Herr Minister, ich war erfreut, weil ich schon begonnen hatte, mir darüber Sorgen zu machen, dass Sie bei diesem nicht enden wollenden Los-Wochos-Reigen, den die Landesregierung seit Monaten über Gerechte und Ungerechte hereinbrechen lässt, vergessen gegangen wären. Allerdings wäre das angesichts des Zustandes der hessischen Familienpolitik auch nicht wirklich verwunderlich gewesen. Denn es gibt nichts, was man leichter als die hessische Familienpolitik vergessen kann.

(Beifall bei Abgeordneten der SPD sowie der Abg. Marcus Bocklet und Daniel May (BÜNDNIS 90/ DIE GRÜNEN))

Vom Standpunkt der Plausibilität aus hätte man übrigens eher annehmen können, dass man das Thema Familienpolitik angesichts des vollständigen Kommunikations- und Marketingdebakels mit dem Entwurf des Kinderförderungsgesetzes erst einmal auf Eis legt und den Mann, der für dieses Debakel in allererster Linie verantwortlich ist, aus dem Verkehr zieht. In diesem Land mussten schon Ministerinnen und Minister aus geringerem Anlass zurücktreten.

Herr Minister Grüttner, Sie haben es immerhin fertiggebracht, mit einer einzigen Gesetzesvorlage, die Sie dazu gar nicht selbst eingebracht haben, das ganze Land rebellisch zu machen.

(Beifall bei Abgeordneten der SPD)

Wenn in diesem Land irgendetwas die Bezeichnung Aktionswoche verdient hätte, dann ist es doch das, was Sie mit diesem Gesetzentwurf ausgelöst haben. Dazu sage ich herzlichen Glückwunsch und herzlichen Dank von meiner Seite aus. Denn das wird Ihr wesentliches familienpolitisches Verdienst bleiben. Denn Sie haben uns, allerdings mit den falschen Mitteln, immerhin eine intensive Debatte über die Frage der frühkindlichen Bildung beschert.

Das ist der Punkt, weshalb ich dann am Ende doch erstaunt war, als ich von der Absicht hörte, dass dem endlosen Reigen der Pseudoaktionswochen und der darauf folgenden substanzlosen Regierungserklärungen, die wiederum von noch substanzloseren Anträgen der Koalition begleitet werden, nun dieses folgt.

(Zuruf von der FDP: Oppositionsanträge!)

Ich war allerdings nicht wirklich auf das gespannt, was kommen würde.
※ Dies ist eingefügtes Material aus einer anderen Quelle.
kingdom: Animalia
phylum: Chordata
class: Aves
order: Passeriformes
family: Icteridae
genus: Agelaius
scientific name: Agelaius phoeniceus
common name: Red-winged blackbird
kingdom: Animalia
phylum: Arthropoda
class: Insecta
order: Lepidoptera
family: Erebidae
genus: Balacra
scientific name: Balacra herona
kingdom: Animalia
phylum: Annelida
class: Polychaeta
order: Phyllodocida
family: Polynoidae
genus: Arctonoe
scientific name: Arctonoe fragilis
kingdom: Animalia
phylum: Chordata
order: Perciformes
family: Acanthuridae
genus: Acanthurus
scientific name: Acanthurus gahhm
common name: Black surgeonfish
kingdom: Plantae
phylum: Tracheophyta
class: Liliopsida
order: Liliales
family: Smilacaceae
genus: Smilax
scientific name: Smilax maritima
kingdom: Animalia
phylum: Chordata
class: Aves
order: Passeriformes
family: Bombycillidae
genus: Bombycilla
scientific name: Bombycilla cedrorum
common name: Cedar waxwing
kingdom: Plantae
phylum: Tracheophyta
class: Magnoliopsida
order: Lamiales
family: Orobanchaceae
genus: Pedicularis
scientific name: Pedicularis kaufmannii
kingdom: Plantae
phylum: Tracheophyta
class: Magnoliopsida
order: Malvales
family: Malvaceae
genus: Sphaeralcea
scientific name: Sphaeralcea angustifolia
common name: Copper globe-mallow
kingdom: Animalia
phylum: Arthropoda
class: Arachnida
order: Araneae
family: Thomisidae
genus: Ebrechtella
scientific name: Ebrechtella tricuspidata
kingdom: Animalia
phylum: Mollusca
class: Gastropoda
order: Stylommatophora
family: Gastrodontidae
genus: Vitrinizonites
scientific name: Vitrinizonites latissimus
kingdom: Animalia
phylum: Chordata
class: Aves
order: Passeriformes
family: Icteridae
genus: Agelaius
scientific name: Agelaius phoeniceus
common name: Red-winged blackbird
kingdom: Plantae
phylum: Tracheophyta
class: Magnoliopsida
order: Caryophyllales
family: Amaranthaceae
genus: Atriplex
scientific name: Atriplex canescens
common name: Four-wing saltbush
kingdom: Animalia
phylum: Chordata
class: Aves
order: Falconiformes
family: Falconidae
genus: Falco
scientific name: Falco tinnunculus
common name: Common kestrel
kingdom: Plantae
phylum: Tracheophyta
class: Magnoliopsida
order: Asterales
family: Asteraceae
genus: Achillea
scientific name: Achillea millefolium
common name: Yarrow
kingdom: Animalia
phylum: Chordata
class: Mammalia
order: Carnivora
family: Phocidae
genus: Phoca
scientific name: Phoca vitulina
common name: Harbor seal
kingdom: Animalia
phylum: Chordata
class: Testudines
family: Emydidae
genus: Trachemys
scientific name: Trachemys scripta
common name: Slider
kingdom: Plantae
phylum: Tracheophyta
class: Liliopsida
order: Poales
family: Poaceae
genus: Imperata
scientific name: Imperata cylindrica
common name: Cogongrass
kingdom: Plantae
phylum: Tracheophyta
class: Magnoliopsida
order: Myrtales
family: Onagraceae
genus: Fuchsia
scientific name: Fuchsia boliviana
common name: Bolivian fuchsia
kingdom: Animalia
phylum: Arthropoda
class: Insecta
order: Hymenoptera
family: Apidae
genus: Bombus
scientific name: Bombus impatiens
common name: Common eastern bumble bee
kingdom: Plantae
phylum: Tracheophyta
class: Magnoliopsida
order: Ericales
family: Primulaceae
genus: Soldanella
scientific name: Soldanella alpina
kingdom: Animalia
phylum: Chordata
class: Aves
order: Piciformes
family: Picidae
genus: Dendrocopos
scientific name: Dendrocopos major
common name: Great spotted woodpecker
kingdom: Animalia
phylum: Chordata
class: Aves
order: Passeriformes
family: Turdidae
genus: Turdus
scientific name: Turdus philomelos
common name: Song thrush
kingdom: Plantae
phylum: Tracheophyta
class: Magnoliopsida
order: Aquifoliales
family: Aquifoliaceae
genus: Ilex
Meine Erwartungshaltung wurde auch in vollem Umfang erfüllt. Denn es war an weniger als an fünf Fingern abzählbar, dass Sie sich mit den Leistungen Dritter, vor allem denen der Kommunen und der freien Träger, brüsten würden. Sie haben erneut versucht, Ausgaben für sich zu reklamieren, die von anderen und insbesondere mit anderer Leute Geld getätigt werden. Sie haben die vereinzelten Modellversuche und Förderlinien, die tatsächlich mit Landesgeld bestritten werden und die sich dann auch allesamt im Entschließungsantrag der Koalition wiederfinden – so viele sind es am Ende auch nicht –, hier zu revolutionären Taten aufgeblasen. Sie haben die im Grunde nach wie vor alberne Geschichte mit der Familienkarte hier noch einmal zelebriert.

(Holger Bellino (CDU): Der Erfolg spricht eine andere Sprache!)

Da ich jetzt gerade bei der Familienkarte bin, möchte ich anmerken, dass Ihnen im Zusammenhang mit dem Versuch, das noch einmal mit den vorausgegangenen Aktionswochen zu vermarkten, ein paar Meisterstücke der Selbstentlarvung gelungen sind. Ich will jetzt gar nicht die berühmten Beispiele, die wir alle kennen, wiederholen. Doch, das eine möchte ich wiederholen. Das ist das mit dem günstigeren Einkauf des Öko-Katzenstreus und das mit dem leichteren Zugang zu den pädagogisch wertvollen Angeboten von Super RTL. Das war mir neu. Das finde ich schon „beeindruckend“.

(Heiterkeit des Abg. Willi van Ooyen (DIE LINKE))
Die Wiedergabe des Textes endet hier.